IV. A Qualitative Comparison with the Digital Markets Act and the Powers of the State
The Indian Competition bill draws heavily from the Digital Markets Act (‘DMA’). The DMA under Article 3 lays down qualifications for the designation of ‘gatekeepers’ (akin to SSDEs in the Bill). On a comparative analysis of designations of SSDEs and gatekeepers, the DMA is similar in nature to the Bill, but a unique aspect about the bill remains the exemptions it provides to state-owned enterprises, giving an effective virtue monopoly to the state in the industries and markets the state deems fit under section 38 of the Bill.

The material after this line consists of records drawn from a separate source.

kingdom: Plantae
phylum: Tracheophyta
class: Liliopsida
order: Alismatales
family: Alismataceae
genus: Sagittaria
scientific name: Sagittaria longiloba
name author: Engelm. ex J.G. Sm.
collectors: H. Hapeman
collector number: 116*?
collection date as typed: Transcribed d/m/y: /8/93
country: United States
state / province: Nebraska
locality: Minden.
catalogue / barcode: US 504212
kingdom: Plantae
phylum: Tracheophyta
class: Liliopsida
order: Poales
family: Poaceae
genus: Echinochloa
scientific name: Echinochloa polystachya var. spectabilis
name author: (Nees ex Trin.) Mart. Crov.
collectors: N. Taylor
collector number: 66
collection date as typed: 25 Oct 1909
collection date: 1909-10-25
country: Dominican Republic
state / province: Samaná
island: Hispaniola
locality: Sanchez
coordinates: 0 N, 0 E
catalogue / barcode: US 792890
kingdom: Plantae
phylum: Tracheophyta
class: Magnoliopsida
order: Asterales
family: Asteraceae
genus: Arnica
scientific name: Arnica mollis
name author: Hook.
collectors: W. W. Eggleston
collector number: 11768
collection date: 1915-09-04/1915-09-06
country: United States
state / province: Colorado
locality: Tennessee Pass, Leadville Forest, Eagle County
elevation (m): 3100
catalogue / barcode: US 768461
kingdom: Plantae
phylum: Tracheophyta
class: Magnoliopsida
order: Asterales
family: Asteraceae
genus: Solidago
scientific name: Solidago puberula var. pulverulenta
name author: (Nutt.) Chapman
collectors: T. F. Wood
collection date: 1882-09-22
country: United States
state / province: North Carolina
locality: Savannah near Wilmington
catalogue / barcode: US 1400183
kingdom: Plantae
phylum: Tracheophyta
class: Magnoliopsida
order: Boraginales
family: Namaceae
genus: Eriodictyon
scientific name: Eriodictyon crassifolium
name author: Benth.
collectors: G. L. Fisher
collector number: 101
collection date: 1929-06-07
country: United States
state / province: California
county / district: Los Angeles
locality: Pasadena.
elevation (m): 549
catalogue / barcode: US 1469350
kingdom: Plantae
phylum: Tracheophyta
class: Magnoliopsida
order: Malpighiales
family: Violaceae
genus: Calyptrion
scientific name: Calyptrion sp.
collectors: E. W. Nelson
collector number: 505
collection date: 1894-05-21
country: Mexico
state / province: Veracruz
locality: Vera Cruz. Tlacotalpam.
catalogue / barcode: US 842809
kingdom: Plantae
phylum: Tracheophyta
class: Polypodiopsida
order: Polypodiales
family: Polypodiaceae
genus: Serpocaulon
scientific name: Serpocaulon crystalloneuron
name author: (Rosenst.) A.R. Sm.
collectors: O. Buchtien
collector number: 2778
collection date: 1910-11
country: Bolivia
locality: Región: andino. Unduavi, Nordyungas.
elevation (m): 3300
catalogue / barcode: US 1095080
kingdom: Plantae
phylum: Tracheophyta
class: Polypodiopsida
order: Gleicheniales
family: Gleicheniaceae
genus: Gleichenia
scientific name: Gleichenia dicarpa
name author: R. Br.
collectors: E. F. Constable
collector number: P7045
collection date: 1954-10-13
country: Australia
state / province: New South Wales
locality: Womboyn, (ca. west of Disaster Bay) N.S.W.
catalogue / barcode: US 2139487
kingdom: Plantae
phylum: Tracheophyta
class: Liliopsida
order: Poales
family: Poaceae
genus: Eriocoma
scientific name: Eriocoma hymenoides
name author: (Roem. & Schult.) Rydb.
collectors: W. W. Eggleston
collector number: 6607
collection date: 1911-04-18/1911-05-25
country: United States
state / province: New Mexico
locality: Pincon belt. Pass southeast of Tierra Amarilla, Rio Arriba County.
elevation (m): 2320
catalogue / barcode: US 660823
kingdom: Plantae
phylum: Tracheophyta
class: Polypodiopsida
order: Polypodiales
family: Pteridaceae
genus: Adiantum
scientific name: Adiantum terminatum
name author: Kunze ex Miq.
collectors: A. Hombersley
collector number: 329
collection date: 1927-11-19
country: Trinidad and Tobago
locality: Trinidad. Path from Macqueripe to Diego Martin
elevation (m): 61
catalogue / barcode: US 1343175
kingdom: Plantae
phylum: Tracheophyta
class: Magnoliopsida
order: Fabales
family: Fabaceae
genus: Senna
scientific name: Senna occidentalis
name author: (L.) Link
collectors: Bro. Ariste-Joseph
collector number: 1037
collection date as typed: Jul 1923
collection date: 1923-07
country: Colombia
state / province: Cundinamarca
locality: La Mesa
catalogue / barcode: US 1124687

The Bill provides a threefold criterion for the same, i.e. (a) interest of the security of the State or public interest, (b) accordance with any obligation assumed by India, (c) only in respect of activities relatable to the discharge of the sovereign functions. The criteria are certainly vague in nature, but the assumption for the same based on the Manoj Govil Committee is economic viability and stability of several state-owned Industries; this is starkly in contrast with the DMA, where the state considers exceptions only in the cases of public health and security under its Article 3.
The bill's provision of exemptions can act against the interest of the market; such special privileges to state-owned enterprises can create disparity in the market and act against the interest of the economy, and hence, they should be well–defined and scantly used.
V. Conclusion
The liberalization of markets in 1991 led to immense wealth and employment creation in India, it marked India’s foray into a competitive world where innovation was promoted, the Competition Act and subsequent jurisprudence laid out post-2002 added to the success of markets in India with regulations fit and apt for the markets and the CCI and the competition jurisprudence should move in the same direction.
While reforms are needed to ensure free and fair markets, especially with the rise of BigTech, the DCB in its current form can lead to throttling of innovation and the spirit of growth of start-ups in India. The copy-pasting of the European DMA with tweaks for the Indian markets can have contrary effects to what is expected. A lenient approach by the central government and the CCI is key in ensuring that the thresholds are applied in a manner which does not curtail competition in India.